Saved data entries
★ ★ ★ ★ ★ ★ ★
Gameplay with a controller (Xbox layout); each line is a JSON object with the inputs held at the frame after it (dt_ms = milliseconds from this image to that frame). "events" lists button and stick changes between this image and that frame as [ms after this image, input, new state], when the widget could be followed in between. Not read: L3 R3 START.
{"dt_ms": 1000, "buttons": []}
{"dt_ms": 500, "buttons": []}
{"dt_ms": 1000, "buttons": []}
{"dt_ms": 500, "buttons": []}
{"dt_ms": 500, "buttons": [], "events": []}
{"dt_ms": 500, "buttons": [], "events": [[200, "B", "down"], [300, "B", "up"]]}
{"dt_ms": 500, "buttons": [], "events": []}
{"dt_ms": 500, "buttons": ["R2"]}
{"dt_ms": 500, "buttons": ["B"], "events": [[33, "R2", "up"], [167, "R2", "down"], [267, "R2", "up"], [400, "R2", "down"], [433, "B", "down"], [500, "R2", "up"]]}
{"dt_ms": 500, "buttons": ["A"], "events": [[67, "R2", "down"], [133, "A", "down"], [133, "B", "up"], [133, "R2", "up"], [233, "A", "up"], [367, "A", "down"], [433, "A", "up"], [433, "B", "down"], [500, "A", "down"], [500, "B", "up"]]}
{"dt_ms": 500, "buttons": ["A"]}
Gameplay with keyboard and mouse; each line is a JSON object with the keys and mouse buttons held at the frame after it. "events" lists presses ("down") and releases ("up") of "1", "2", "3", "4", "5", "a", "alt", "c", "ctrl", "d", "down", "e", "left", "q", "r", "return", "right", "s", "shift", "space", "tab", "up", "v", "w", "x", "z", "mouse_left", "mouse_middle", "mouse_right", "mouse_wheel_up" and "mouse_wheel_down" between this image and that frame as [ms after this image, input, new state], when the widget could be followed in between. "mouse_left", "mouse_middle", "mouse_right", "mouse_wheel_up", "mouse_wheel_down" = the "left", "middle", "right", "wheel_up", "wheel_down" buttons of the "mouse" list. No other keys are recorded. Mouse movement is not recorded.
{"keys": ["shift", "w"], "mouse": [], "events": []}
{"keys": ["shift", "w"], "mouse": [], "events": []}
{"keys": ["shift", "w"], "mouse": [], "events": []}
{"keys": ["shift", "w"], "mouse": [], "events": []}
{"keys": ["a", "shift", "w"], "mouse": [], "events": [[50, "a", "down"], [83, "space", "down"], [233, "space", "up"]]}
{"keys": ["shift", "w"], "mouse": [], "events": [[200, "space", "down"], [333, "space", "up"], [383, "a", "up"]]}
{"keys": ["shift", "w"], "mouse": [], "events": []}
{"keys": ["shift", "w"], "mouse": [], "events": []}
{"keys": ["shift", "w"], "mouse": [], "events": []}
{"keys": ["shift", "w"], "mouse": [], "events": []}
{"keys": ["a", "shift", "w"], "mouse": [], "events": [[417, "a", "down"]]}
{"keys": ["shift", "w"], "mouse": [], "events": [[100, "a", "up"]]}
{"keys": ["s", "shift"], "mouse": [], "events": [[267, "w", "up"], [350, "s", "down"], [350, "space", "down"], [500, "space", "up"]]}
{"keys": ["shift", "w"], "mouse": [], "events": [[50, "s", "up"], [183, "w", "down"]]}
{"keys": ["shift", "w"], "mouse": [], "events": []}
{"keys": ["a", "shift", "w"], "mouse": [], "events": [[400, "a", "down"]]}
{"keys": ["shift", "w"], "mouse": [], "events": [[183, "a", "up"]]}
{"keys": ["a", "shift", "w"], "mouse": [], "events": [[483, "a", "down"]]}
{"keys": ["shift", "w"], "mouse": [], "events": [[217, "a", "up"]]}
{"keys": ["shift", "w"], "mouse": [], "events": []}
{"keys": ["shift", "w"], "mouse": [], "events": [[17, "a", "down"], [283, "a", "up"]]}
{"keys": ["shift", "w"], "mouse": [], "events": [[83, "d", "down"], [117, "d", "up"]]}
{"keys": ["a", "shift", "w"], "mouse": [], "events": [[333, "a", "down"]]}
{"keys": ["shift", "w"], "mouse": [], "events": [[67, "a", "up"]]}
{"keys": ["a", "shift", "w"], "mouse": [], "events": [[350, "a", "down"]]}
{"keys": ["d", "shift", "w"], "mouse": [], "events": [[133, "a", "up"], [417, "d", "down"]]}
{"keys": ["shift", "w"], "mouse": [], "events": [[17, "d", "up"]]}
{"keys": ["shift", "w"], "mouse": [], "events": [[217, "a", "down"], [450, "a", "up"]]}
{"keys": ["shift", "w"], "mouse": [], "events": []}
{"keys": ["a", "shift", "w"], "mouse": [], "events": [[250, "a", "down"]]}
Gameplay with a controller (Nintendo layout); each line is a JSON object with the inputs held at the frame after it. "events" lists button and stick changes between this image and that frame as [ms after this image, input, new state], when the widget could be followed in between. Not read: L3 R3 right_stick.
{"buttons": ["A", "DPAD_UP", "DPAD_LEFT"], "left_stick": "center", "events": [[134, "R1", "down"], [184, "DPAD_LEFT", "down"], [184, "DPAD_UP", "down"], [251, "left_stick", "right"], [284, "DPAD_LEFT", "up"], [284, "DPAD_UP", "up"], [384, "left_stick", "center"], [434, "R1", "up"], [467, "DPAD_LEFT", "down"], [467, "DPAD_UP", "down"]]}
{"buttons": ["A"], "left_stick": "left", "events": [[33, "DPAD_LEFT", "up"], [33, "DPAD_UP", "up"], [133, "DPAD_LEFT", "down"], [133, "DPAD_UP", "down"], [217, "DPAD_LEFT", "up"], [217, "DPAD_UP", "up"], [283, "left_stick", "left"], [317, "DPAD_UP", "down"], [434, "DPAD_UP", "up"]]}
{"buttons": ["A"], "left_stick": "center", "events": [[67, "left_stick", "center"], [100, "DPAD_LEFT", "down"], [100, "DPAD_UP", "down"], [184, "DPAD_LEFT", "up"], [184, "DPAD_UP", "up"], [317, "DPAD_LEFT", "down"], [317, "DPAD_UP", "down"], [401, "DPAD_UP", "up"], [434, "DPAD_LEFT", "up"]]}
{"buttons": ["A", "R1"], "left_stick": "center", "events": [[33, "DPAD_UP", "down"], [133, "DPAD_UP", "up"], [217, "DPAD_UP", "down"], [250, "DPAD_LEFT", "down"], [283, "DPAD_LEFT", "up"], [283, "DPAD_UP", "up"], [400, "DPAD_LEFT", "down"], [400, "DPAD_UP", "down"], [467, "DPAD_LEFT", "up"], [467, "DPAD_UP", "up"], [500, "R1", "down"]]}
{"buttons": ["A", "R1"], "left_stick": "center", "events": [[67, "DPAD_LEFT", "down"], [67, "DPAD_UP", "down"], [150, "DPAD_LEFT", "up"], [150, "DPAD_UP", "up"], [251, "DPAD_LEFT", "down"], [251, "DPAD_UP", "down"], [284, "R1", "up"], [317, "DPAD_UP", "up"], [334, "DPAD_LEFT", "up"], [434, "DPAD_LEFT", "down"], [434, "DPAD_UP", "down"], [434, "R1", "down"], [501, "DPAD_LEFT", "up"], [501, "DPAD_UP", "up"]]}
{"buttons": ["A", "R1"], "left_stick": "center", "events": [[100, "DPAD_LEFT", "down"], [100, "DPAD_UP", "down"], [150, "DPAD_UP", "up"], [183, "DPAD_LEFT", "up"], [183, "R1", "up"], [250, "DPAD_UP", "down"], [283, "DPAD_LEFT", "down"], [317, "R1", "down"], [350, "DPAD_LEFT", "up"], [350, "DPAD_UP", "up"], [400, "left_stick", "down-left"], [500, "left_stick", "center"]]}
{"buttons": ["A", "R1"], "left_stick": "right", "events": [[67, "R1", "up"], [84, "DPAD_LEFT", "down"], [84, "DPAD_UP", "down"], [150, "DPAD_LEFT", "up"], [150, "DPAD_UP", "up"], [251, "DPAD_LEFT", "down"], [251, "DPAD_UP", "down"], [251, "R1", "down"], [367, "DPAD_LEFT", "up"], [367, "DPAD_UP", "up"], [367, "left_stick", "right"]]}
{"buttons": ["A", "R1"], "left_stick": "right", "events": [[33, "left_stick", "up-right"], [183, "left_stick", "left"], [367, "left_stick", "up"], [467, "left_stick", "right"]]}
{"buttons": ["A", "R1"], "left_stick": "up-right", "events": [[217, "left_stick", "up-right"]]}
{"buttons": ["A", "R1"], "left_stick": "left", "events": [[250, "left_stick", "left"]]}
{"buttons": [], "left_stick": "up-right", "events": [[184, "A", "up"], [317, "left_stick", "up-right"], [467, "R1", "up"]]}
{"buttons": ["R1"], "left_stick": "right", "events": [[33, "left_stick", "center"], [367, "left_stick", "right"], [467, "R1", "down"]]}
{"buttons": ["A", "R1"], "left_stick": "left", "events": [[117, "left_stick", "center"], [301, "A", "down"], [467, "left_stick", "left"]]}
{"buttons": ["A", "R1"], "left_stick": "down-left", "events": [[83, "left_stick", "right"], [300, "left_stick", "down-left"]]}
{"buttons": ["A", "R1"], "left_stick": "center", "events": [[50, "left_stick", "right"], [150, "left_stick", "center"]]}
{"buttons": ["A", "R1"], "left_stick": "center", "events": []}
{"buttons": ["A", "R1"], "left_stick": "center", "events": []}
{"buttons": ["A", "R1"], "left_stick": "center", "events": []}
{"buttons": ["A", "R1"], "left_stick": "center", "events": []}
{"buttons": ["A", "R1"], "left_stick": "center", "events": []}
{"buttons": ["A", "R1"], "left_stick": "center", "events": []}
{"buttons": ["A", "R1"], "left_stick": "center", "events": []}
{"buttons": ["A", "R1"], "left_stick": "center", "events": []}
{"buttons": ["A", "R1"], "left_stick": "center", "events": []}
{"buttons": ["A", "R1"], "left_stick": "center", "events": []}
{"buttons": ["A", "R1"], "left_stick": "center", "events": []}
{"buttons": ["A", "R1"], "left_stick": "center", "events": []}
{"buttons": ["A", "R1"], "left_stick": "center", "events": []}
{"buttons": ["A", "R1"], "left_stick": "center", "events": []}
★ ★ ★ ★ ★ ★ ★
Above are the records; copy every line in them that holds the word "JSON".

Gameplay with a controller (Xbox layout); each line is a JSON object with the inputs held at the frame after it (dt_ms = milliseconds from this image to that frame). "events" lists button and stick changes between this image and that frame as [ms after this image, input, new state], when the widget could be followed in between. Not read: L3 R3 START.
Gameplay with keyboard and mouse; each line is a JSON object with the keys and mouse buttons held at the frame after it. "events" lists presses ("down") and releases ("up") of "1", "2", "3", "4", "5", "a", "alt", "c", "ctrl", "d", "down", "e", "left", "q", "r", "return", "right", "s", "shift", "space", "tab", "up", "v", "w", "x", "z", "mouse_left", "mouse_middle", "mouse_right", "mouse_wheel_up" and "mouse_wheel_down" between this image and that frame as [ms after this image, input, new state], when the widget could be followed in between. "mouse_left", "mouse_middle", "mouse_right", "mouse_wheel_up", "mouse_wheel_down" = the "left", "middle", "right", "wheel_up", "wheel_down" buttons of the "mouse" list. No other keys are recorded. Mouse movement is not recorded.
Gameplay with a controller (Nintendo layout); each line is a JSON object with the inputs held at the frame after it. "events" lists button and stick changes between this image and that frame as [ms after this image, input, new state], when the widget could be followed in between. Not read: L3 R3 right_stick.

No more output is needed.